Same Community Results
Emeritus operated 83 communities in the fourth quarter of both 2004 and 2003. The revenue for those communities increased $3.9 million, primarily due to improvements in occupancy. Average occupancy increased by 6.7 percentage points from 77.5% in the fourth quarter of 2003 to 84.2% in the fourth quarter of 2004. Community operating expenses increased $3.3 million primarily from variable expenses in conjunction with higher occupancy level allocation of prior year insurance costs and the opening of memory loss units in 2003. Property-related expenses were down $249,000 due primarily to a reduction in loan fee amortization as a result of a refinancing in July 2004. Operating income after interest expense increased $852,000 from the fourth quarter of 2003.
ABOUT THE COMPANY
Emeritus Assisted Living is a national provider of assisted living and related services to seniors. Emeritus is one of the largest developers and operators of freestanding assisted living communities throughout the United States. These communities provide a residential housing alternative for senior citizens who need help with the activities of daily living with an emphasis on assistance with personal care services to provide residents with an opportunity for support in the aging process. Emeritus currently holds interests in 182 communities representing capacity for approximately 18,400 residents in 34 states. Emeritus’s common stock is traded on the American Stock Exchange under the symbol ESC, and its home page can be found on the Internet at www.emeritus.com.
“Safe Harbor” Statement under the Private Securities Litigation Reform Act of 1995: A number of the matters and subject areas discussed in this report that are not historical or current facts deal with potential future circumstances, operations, and prospects.
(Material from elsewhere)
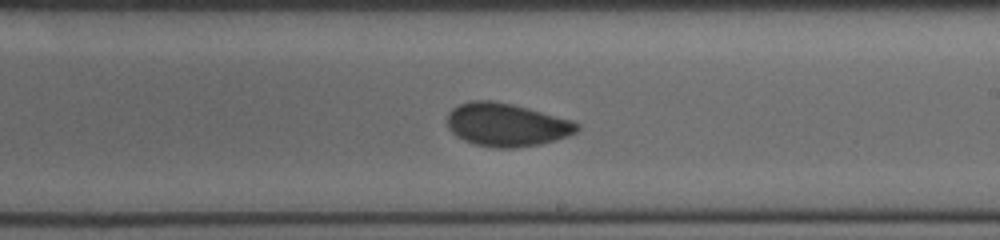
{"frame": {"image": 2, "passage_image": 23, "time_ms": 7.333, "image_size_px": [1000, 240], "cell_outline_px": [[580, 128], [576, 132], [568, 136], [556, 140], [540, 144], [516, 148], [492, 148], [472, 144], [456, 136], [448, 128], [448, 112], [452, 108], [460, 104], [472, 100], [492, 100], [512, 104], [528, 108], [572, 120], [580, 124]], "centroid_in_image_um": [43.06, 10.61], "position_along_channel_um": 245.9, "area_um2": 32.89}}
The discussion of such matters and subject areas is qualified by the inherent risks and uncertainties surrounding future expectations generally, and also may materially differ from our actual future experience as a result of such factors as: the effects of competition and economic conditions on the occupancy levels in our communities; our ability under current market conditions to maintain and increase our resident charges without adversely affecting occupancy levels; our ability to control community operation expenses, including insurance and utility costs, without adversely affecting the level of occupancy and the level of resident charges; our ability to generate cash flow sufficient to service our debt and other fixed payment requirements; our ability to find sources of financing and capital on satisfactory terms to meet our cash requirements to the extent that they are not met by operation, and final resolution of the adverse Texas jury verdict and other uncertainties related to professional liability claims .We have attempted to identify, in context, certain of the factors that we currently believe may cause actual future experience and results to differ from our current expectations regarding the relevant matter or subject area. These and other risks and uncertainties are detailed in our reports filed with the Securities and Exchange Commission (SEC), including our Annual Reports on Form 10-K and Quarterly Reports Form 10-Q.